Benchmarks

AI benchmarks are standardized datasets, tests, or evaluation methods used to measure the performance of various AI systems.

Benchmark	Description
MMLU	Tests a model’s ability to perform well on a wide range of tasks across 57 different domains like math, history, law, and more.
HellaSwag	Challenges LLMs to demonstrate commonsense reasoning and inference abilities.
PIQA	Evaluates a model’s ability to answer science questions grounded in physical intuition and world knowledge.
SIQA	Assesses an LLM’s commonsense reasoning and understanding of social situations.
BoolQ	Measures models on yes/no questions that often require complex reasoning.
Winogrande	A challenging benchmark focusing on commonsense reasoning by resolving pronoun ambiguity.

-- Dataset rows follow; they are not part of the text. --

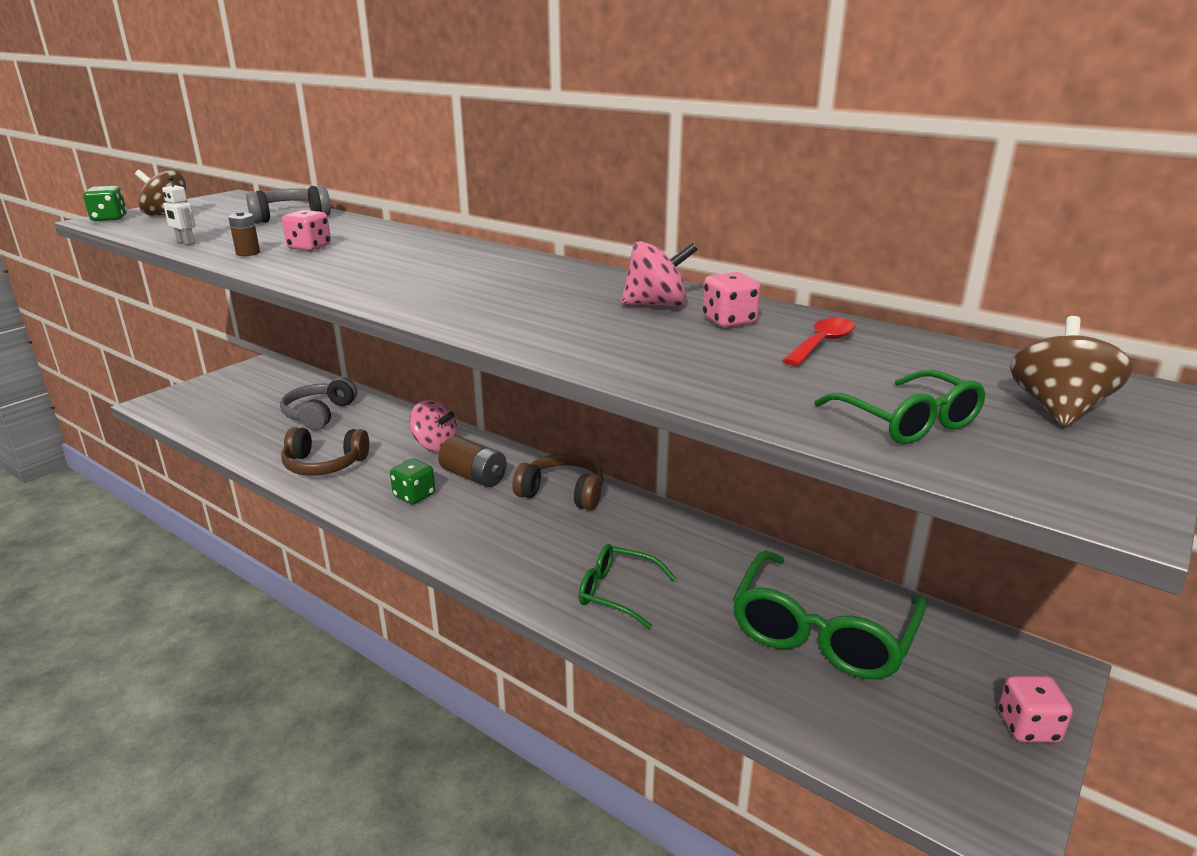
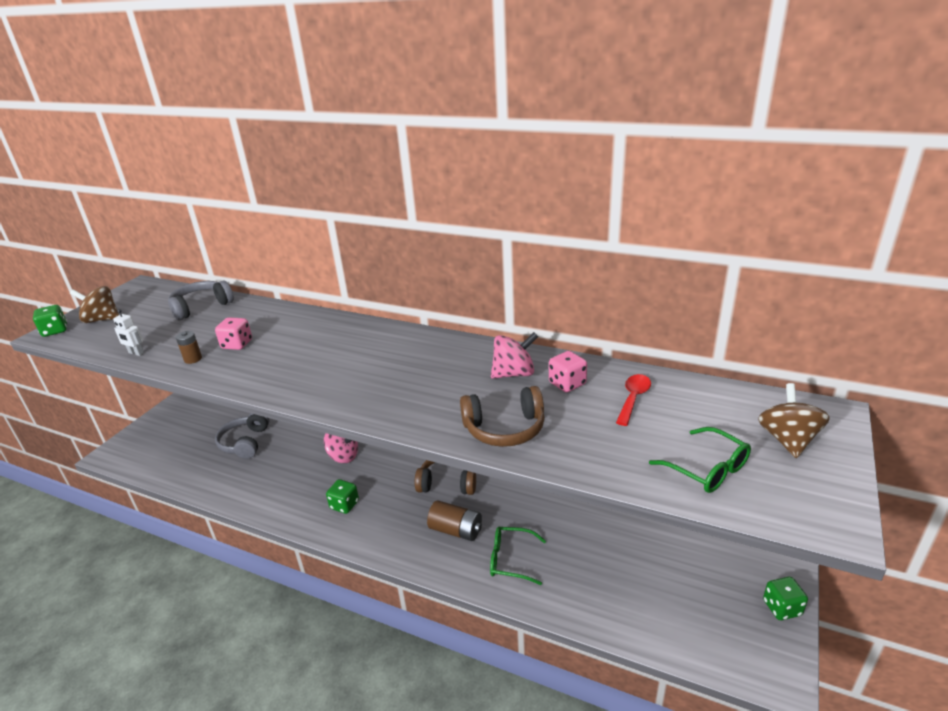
camera: 10 degrees left, 5 degrees up
(324, 464) = (267, 489): brown headphones -> brown headphones (504, 428)
(474, 476) = (381, 479): brown battery -> brown battery (456, 530)
(822, 631) = (647, 563): green glasses -> none
(1028, 727) = (782, 608): pink dice -> green dice

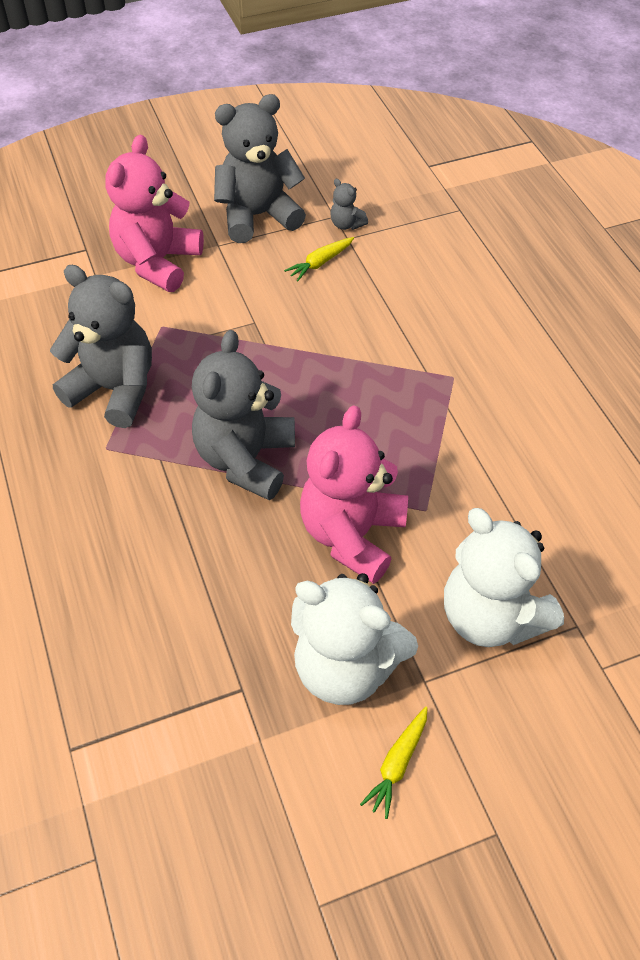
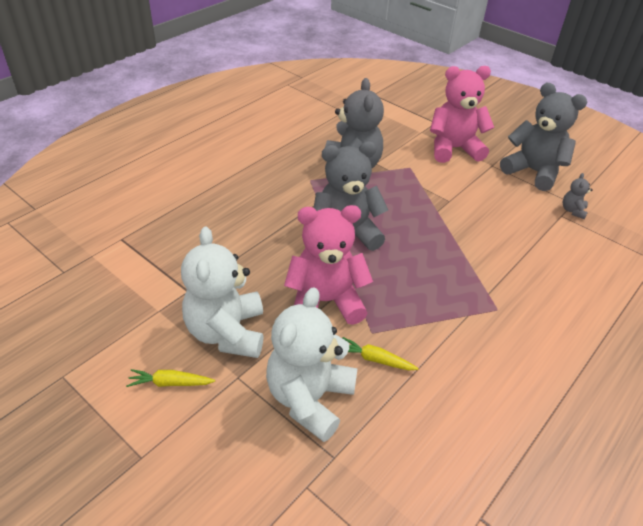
camera: 60 degrees right, 10 degrees down
(320, 263) = (526, 211): yellow carrot -> yellow carrot (375, 359)

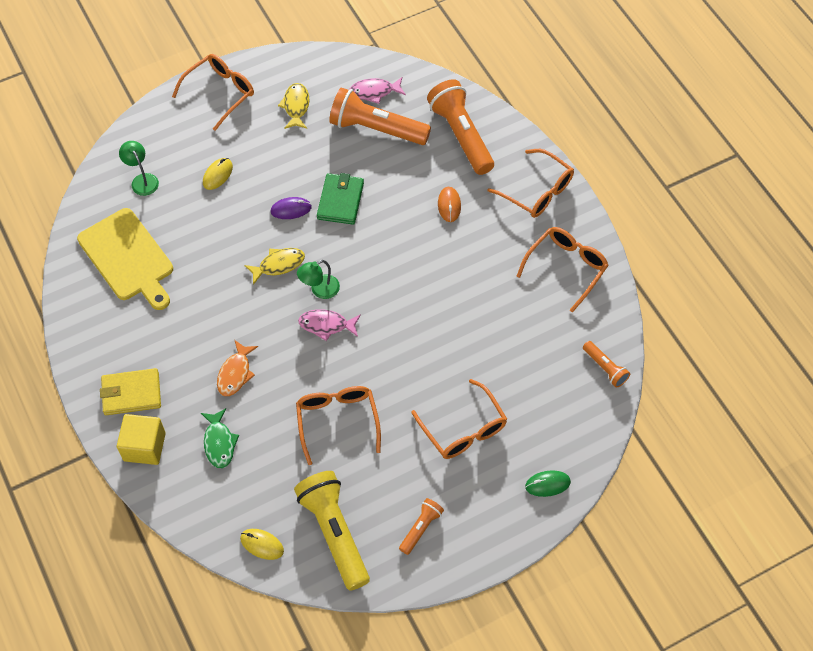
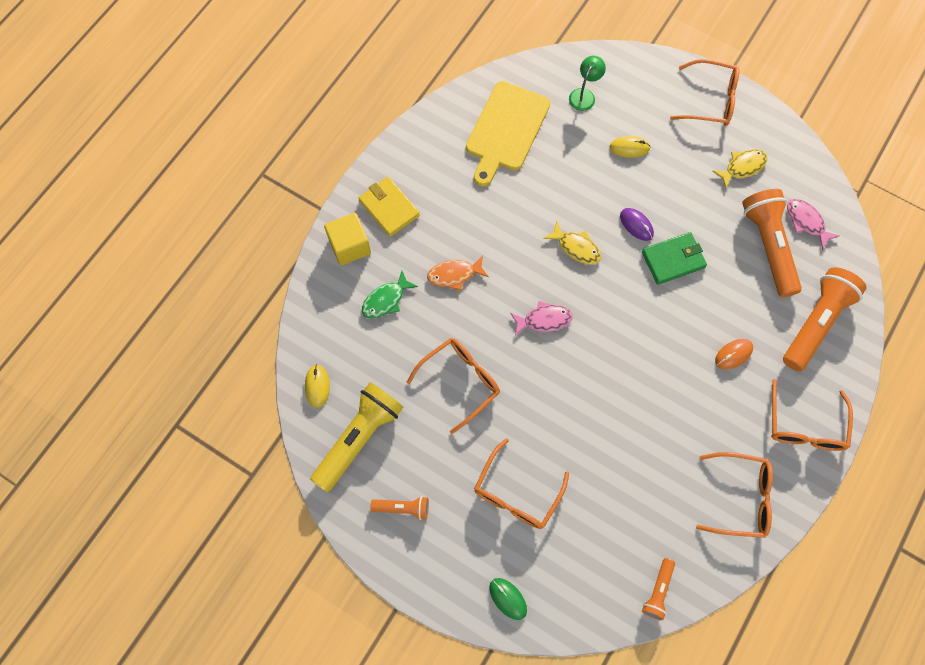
camera: 60 degrees right, 10 degrees up
(320, 290) = (574, 294): green lamp -> none
(326, 325) = (544, 320): pink fish -> pink fish turned 105 degrees clockwise

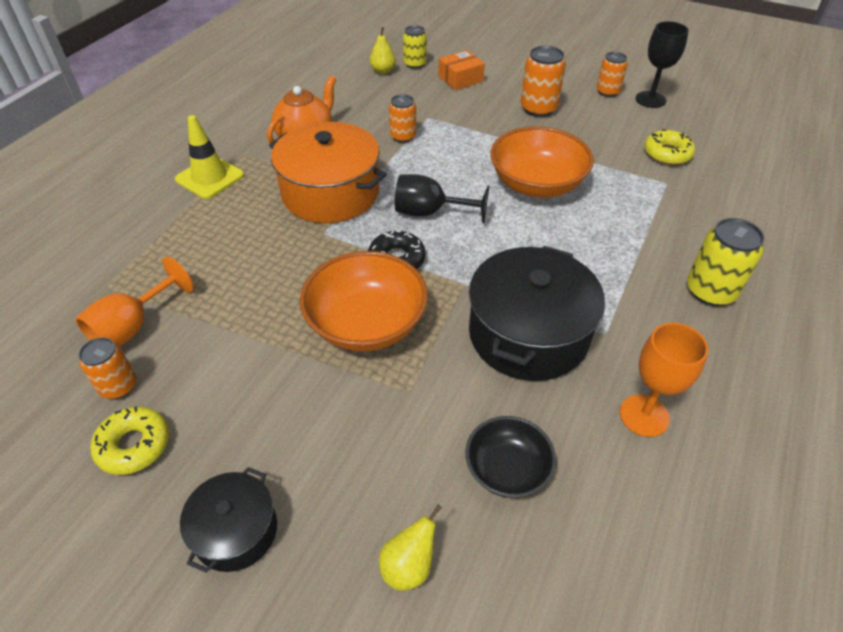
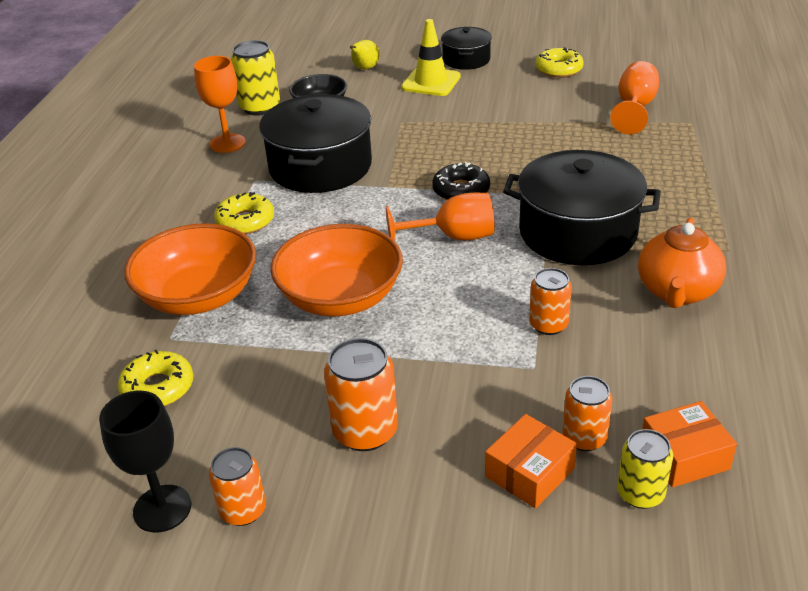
camera: 165 degrees right, 10 degrees down
(118, 386) = (602, 85): orange can -> orange can (584, 438)
(210, 177) = (728, 217): yellow traffic cone -> yellow traffic cone (431, 82)
(330, 193) = (577, 232): orange pot -> black pot
(366, 324) = (456, 146): orange bowl -> orange bowl (199, 296)
(383, 71) = (684, 456): yellow pear -> orange box
(429, 212) = (453, 237): black goblet -> orange goblet
(614, 277) = (245, 221): none -> yellow donut
(710, 291) = (151, 229): yellow can -> yellow can (260, 107)

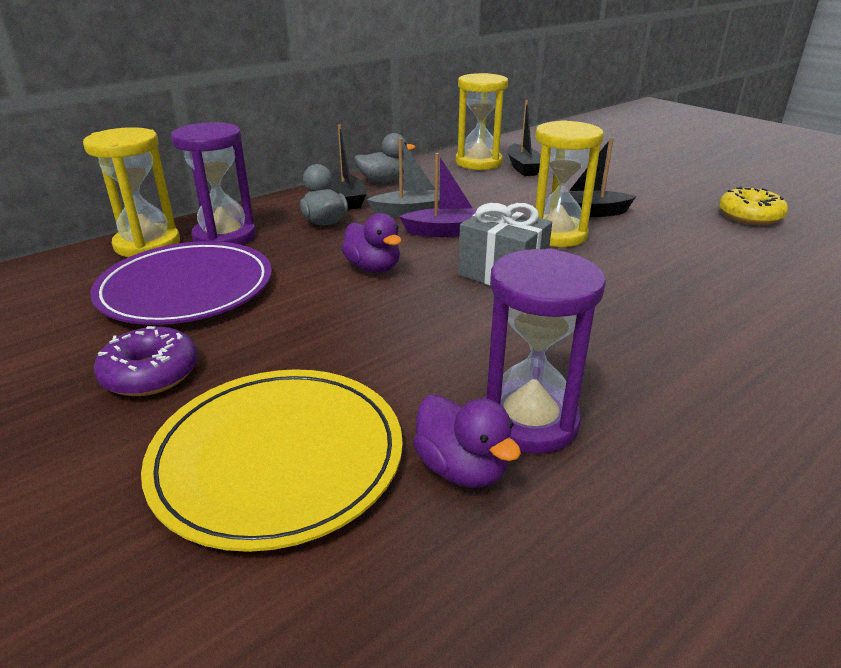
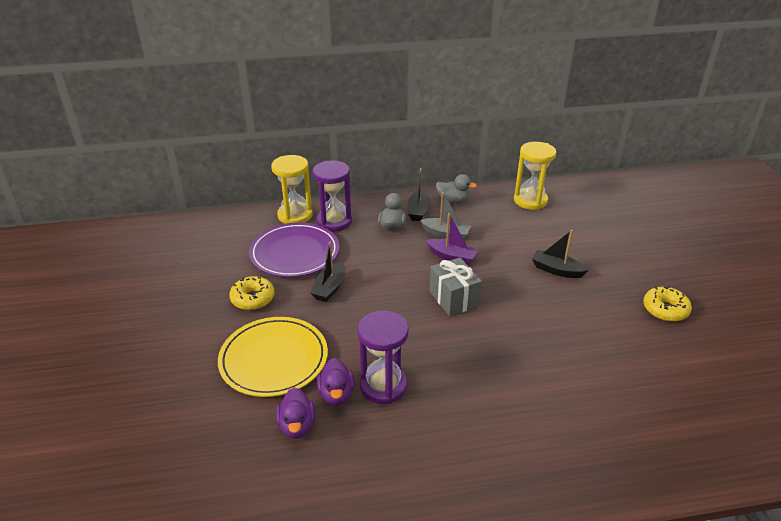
camera: 30 degrees right, 5 degrees up
(151, 374) = (253, 299): purple donut -> yellow donut
(373, 268) = (390, 270): purple duck -> purple duck (297, 426)
(523, 168) = (556, 214): black boat -> black boat (330, 288)
(556, 235) = (514, 281): yellow hourglass -> none

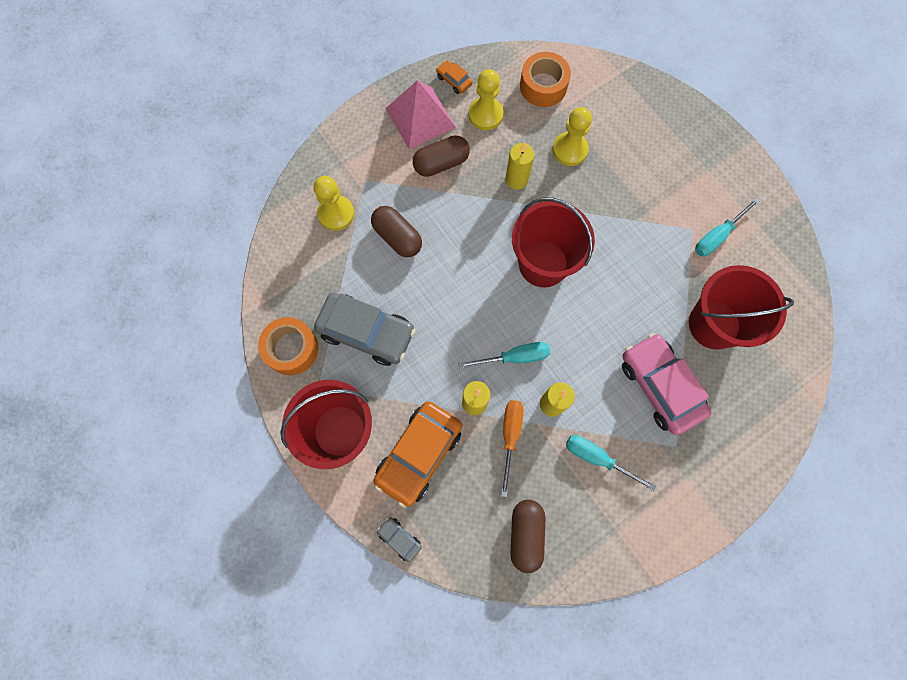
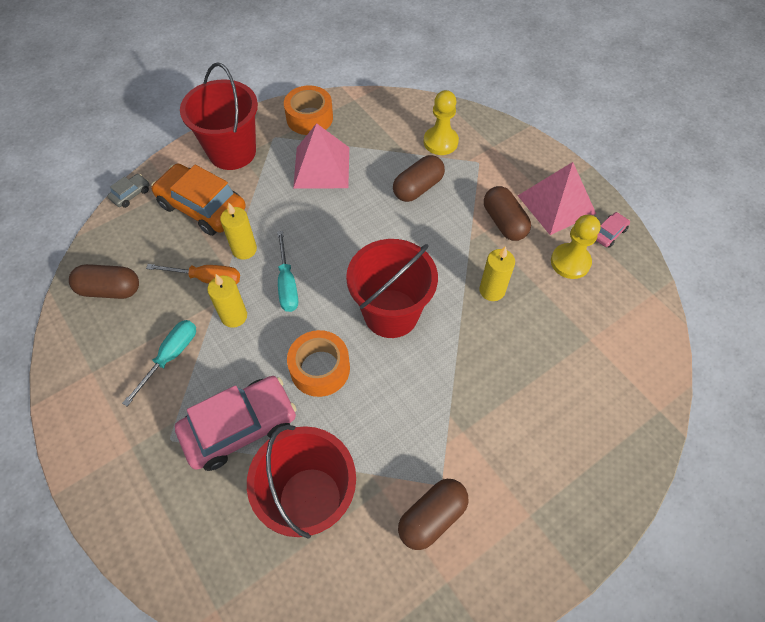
camera: 90 degrees right, 15 degrees down
(366, 332) = (321, 167): grey car -> pink pyramid
(454, 80) = (608, 233): orange car -> pink car
(543, 86) = (620, 321): orange tape -> orange tape (320, 368)
(569, 150) = (537, 346): yellow pawn -> none
(717, 236) = (432, 517): turquoise screwdriver -> brown capsule

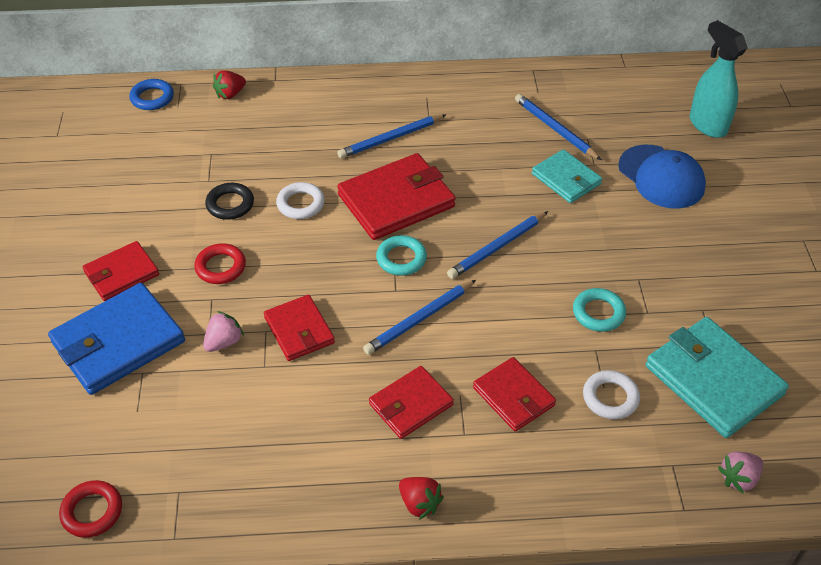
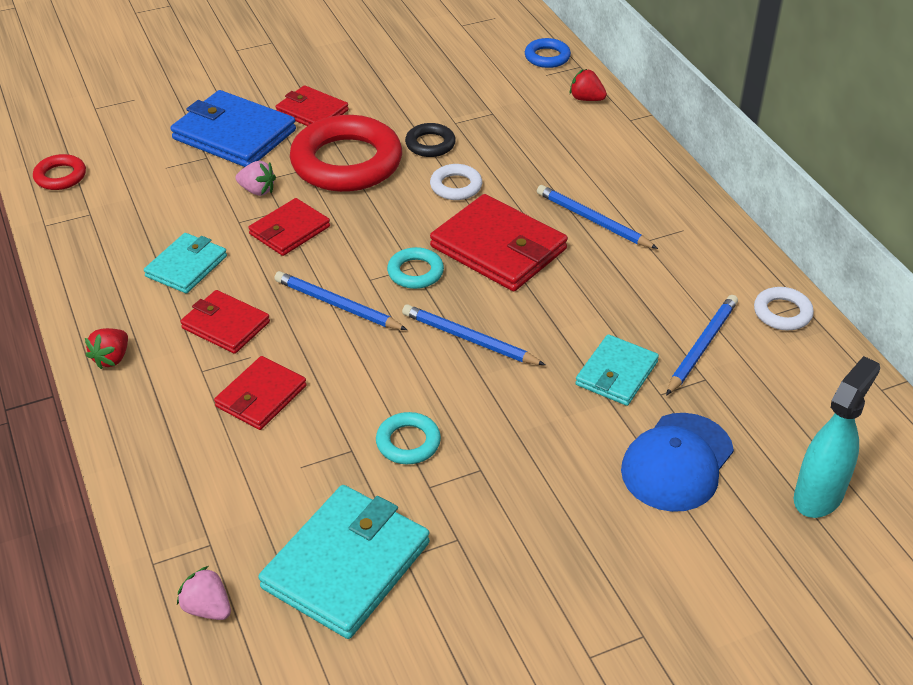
camera: 70 degrees right, 5 degrees down
(220, 267) = (346, 162): red ring -> red ring, size x2.18
(311, 420) = (186, 266): none -> turquoise wallet
(610, 398) = (286, 474): white ring -> white ring (782, 313)

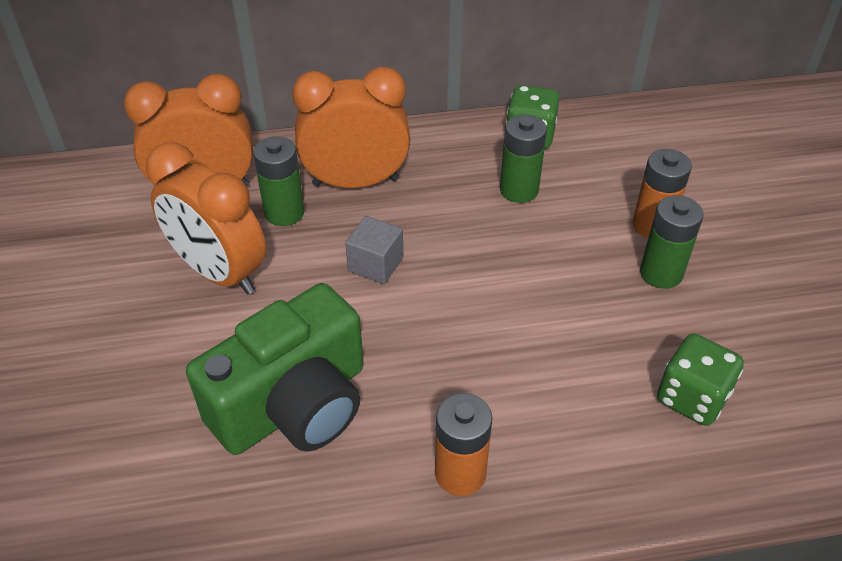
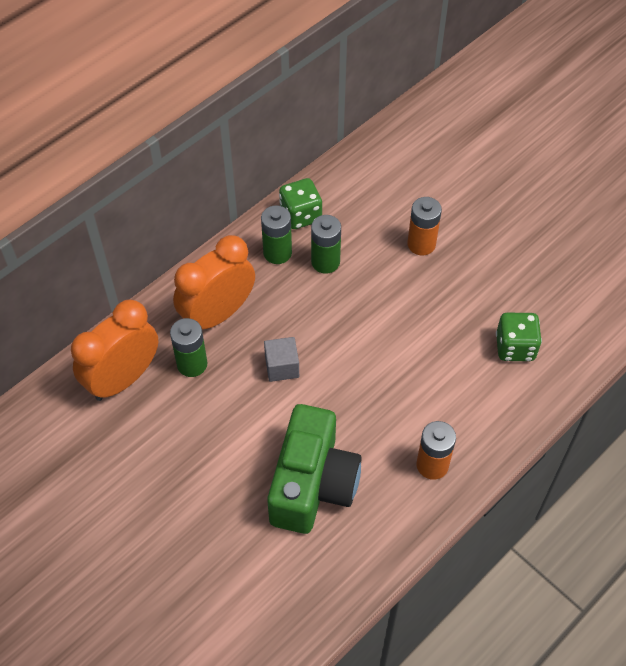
camera: 35 degrees left, 10 degrees up
(219, 273) = (190, 431): orange clock -> none
(661, 273) = (448, 276): green battery -> green battery (277, 253)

CQA	Tests conversational question answering where LLMs need to follow the flow of conversational history.
OBQA	Evaluates a model’s ability to answer open-ended questions requiring factual knowledge retrieval.
ARC-e/ARC-c	A set of science exam questions measuring reasoning and understanding. ‘e’ stands for easy and ‘c’ for challenging.
TriviaQA	Assesses LLMs on open-domain trivia questions obtained from real sources.
NQ	Evaluates question answering on challenging real-world Google search queries.
HumanEval	Involves direct human judgment of LLM-generated text for coherence, relevance, and other qualities.
MBPP	Examines model performance on different mathematical problem-solving subtasks.
GSM8K	Evaluates LLMs on challenging multi-step grade-school mathematical problems.
MATH	Another dataset for assessing mathematical reasoning skills in language models.
AGIEval	Tests an LLM’s ability to reason and answer questions based on scenes and images.
BBH	Benchmark for logical, multi-hop reasoning on different types of relations.